Very handy piece of equipment. I have a bit of experience with those Genie material lifts from 10 to 24 feet lift, from when I worked at a construction equipment rental yard.  Good find!
A new one of those would go for over $1,600.00 on the Genie website https://genie-mf.com/index.cfm/products/Superlift-SLA-Advantage-Standard-Base/All-Genie-Lifts


----------



## rgray (Oct 14, 2013)

I have a 15" Kearney & Trecker rotary table you should have for that. 
I made a stand and put it close to the mill so I could lower the knee and slide it onto the mill.
It never got used...I needed that space so now it sits on the floor in the corner.
Definatly needed something like that to move or lift it....would have been nice!


----------



## Starlight Tools (Oct 14, 2013)

zman said:


> Very handy piece of equipment. I have a bit of experience with those Genie material lifts from 10 to 24 feet lift, from when I worked at a construction equipment rental yard.

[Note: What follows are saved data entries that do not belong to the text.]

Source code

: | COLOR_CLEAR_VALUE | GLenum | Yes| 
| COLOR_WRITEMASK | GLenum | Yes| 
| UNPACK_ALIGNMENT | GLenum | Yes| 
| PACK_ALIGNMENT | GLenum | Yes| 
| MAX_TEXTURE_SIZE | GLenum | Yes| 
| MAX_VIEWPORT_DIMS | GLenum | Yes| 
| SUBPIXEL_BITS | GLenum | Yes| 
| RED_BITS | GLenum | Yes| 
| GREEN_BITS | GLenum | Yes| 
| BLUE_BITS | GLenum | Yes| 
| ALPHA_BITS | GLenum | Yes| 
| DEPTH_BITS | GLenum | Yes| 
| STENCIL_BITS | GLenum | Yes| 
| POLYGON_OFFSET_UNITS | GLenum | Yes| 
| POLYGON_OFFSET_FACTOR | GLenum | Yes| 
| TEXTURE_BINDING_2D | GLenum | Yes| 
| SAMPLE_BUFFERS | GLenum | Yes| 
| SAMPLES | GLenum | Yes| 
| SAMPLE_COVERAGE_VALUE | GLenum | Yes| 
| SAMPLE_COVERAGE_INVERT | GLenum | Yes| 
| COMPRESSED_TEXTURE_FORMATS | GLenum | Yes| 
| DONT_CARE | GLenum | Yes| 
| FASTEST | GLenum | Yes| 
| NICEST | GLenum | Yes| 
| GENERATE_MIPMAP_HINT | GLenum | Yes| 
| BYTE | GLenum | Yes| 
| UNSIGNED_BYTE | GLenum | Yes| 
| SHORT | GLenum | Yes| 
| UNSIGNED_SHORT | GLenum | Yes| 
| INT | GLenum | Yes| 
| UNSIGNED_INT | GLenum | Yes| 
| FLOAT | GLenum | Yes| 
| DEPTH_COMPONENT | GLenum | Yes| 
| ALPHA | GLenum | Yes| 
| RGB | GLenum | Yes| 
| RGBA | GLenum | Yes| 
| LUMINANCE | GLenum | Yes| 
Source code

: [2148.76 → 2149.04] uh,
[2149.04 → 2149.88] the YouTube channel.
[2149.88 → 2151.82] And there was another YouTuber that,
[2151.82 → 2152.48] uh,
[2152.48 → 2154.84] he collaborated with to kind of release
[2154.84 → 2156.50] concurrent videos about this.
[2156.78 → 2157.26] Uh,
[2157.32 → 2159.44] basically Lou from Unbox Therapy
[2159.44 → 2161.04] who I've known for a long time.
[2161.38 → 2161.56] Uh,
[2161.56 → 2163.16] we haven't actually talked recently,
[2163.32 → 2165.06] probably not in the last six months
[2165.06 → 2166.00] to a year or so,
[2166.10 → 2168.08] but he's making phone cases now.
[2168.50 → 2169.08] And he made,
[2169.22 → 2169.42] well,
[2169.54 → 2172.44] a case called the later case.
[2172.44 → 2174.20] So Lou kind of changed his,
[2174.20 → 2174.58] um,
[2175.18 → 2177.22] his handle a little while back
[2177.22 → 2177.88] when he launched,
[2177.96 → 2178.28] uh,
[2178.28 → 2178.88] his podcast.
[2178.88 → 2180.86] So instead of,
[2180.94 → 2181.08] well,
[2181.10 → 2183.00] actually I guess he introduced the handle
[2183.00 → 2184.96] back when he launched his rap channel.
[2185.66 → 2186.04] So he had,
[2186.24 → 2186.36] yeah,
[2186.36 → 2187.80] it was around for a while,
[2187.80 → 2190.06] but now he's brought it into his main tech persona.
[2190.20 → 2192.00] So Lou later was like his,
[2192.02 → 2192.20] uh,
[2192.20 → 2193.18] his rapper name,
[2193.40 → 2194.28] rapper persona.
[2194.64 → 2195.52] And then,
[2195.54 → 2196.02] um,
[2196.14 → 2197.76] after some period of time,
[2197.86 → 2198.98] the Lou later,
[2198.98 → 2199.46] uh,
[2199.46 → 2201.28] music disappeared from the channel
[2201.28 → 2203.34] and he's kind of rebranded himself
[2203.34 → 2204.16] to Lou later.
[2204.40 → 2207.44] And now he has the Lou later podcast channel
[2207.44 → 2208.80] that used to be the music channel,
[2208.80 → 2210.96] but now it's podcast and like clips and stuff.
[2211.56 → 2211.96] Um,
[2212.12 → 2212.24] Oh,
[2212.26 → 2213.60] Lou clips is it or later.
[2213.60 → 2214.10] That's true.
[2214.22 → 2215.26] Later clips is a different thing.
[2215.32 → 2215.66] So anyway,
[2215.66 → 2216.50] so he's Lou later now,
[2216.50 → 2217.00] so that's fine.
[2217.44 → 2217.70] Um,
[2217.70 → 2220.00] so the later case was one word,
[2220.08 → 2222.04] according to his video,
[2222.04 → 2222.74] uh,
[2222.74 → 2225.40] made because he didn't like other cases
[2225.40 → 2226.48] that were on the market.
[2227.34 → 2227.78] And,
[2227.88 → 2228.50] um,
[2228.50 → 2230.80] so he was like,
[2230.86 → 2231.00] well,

Good find!
> A new one of those would go for over $1,600.00 on the Genie website https://genie-mf.com/index.cfm/products/Superlift-SLA-Advantage-Standard-Base/All-Genie-Lifts



Yes, I looked online before I headed out to pick it up and had a bit of a time finding a model that was rated for the 800 Lbs, but did find one on ebay and that was asking somewhere around 600 used.  I managed to find a complete parts listing for this unit on Genies' site and it had the original parts listing in the tube on the back of the mast.  It is in excellent condition, although paint is scuffed a bit, and the parts listing was dated April 1982.

It was definitely a good piece to add to the shop.

Walter


----------



## Starlight Tools (Oct 14, 2013)

rgray said:


> I have a 15" Kearney & Trecker rotary table you should have for that.
> I made a stand and put it close to the mill so I could lower the knee and slide it onto the mill.
> It never got used...I needed that space so now it sits on the floor in the corner.
> Definatly needed something like that to move or lift it....would have been nice!



Not sure I could fit that on the B/P Clone, The 8" Vertex has been about right.

Yes a lift like this would be ideal for it though.

Walter


----------



## RandyM (Oct 15, 2013)

You lucky dog, nice score. Wish I had one of those.


----------



## astjp2 (Nov 17, 2013)

Just needs a motor and a battery!


----------